PPRuNe Forums - View Single Post - The Rotary Nostalgia Thread
View Single Post
Old 31st Dec 2012, 15:54
  #1764 (permalink)  
Savoia
 
Join Date: Jun 2010
Location: Milano, Italia
Posts: 2,423
Likes: 0
Received 1 Like on 1 Post
C16: One should love to have seen some more evidence of this event!

LOZZ: These are wonderful images, bravo! As EricFerret mentioned, the little yellow craft is the Fairey Ultra-Light, some further details here:

The Fairey Ultra-Light was a two-seat helicopter which used a Turbomeca Palouste turbine engine for propulsion. Air from the centrifugal compressor was sent to the blade tips where it was mixed with the same fuel as was supplied to the turbine to create additional thrust using tiny combustion chambers. The project was originally developed to meet a British Army specification for an aerial observation platform and, in September 1956 and again in 1957, was displayed at Farnborough, operating from the back of a standard truck. It demonstrated outstanding capabilities, in particular, a rate of climb of 6.75m/s and a rate of descent in autorotation of 20m/s. Subsequent development included trials with the Royal Navy, operating from the deck of a destroyer, HMS Undaunted, but the project was eventually cancelled in 1959.
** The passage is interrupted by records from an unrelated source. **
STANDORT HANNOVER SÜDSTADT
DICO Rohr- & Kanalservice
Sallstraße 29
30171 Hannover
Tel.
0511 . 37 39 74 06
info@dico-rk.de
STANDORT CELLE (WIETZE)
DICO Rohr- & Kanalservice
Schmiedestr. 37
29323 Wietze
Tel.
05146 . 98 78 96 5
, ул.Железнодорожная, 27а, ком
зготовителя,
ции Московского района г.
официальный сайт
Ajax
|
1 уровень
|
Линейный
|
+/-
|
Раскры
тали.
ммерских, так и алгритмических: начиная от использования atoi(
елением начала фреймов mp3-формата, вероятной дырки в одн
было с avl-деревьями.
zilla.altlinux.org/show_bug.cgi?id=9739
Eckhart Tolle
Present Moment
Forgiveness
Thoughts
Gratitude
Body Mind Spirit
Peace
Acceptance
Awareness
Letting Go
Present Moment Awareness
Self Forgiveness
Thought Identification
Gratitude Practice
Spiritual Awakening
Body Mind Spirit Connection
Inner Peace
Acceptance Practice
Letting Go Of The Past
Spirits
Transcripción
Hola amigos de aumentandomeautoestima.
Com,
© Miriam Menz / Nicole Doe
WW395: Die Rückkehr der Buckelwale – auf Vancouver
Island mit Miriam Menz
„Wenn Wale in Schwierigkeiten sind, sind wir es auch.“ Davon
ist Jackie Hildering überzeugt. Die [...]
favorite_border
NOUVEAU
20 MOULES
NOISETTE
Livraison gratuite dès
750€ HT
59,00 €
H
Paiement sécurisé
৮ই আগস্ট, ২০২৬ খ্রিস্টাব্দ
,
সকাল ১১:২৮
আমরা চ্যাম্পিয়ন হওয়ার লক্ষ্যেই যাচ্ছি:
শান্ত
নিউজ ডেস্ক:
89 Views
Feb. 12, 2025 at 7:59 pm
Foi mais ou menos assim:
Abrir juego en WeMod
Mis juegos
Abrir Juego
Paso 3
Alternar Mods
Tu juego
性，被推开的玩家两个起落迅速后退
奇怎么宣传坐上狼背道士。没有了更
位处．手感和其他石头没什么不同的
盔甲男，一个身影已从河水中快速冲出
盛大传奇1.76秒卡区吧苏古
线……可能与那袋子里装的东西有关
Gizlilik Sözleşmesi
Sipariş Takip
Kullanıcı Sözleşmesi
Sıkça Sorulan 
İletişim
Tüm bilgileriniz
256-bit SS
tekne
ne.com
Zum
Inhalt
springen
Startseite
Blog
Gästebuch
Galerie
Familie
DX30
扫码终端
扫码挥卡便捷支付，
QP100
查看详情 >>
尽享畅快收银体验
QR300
Fairley Ultra Light G-APJJ during trials with the Royal Navy


Fairley Ultra Light G-AOUJ being displayed at the 1957 Farnborough Airshow

And another shot of G-APJJ (the craft menioned by Planemike):


Fairey Ultra Light G-APJJ aboard a truck (location unknown). (Photo: The Tony Clarke Collection)

But .. VFR440 was not far off because the Djinn was an earlier contemporary of the Ultra-Light with the two helicopters sharing several similarities:

The SNCASO (Société Nationale des Constructions Aéronautiques du Sud-Ouest or more commonly, Sud-Ouest) Djinn was the world's first production helicopter to make use of the 'cold jet' principle of propulsion.

The term 'cold jet' indicating that compressed air from the gas turbine engine was ducted through channels inside the rotors and expelled through nozzles at their tips without further combustion. The air itself was evidently warm enough to provide a certain measure of blade de-icing, not that one imagines this to have been a priority. As the Djinn did not require a tail rotor, the aircraft was fitted instead with two out-rigger fins and a large central rudder which was situated in the line of residual thrust from the exhaust (noticeable from the 'soot' marks in the first picture below). Unlike the Ultra-Light, the Djinn went into production with a total of 178 units manufactured.


Sud-Ouest Djinn


More Djinn - this unit 'may' have been delivered to the Argentinian Police (still awaiting confrimation of this detail)


The Djinn saw action in the form of utility work across several European nations including France and Switzerland

Shane: Your clip first debuted on the thread on page 10 courtesy of Hofmesiter, but its great to see it again! Additional details about Charles Hughesdon and his rotary garden parties appear on pages 10 and 20 plus a black and white photo from Speechless Two's album on page 65 depicting Charles' party from 1963.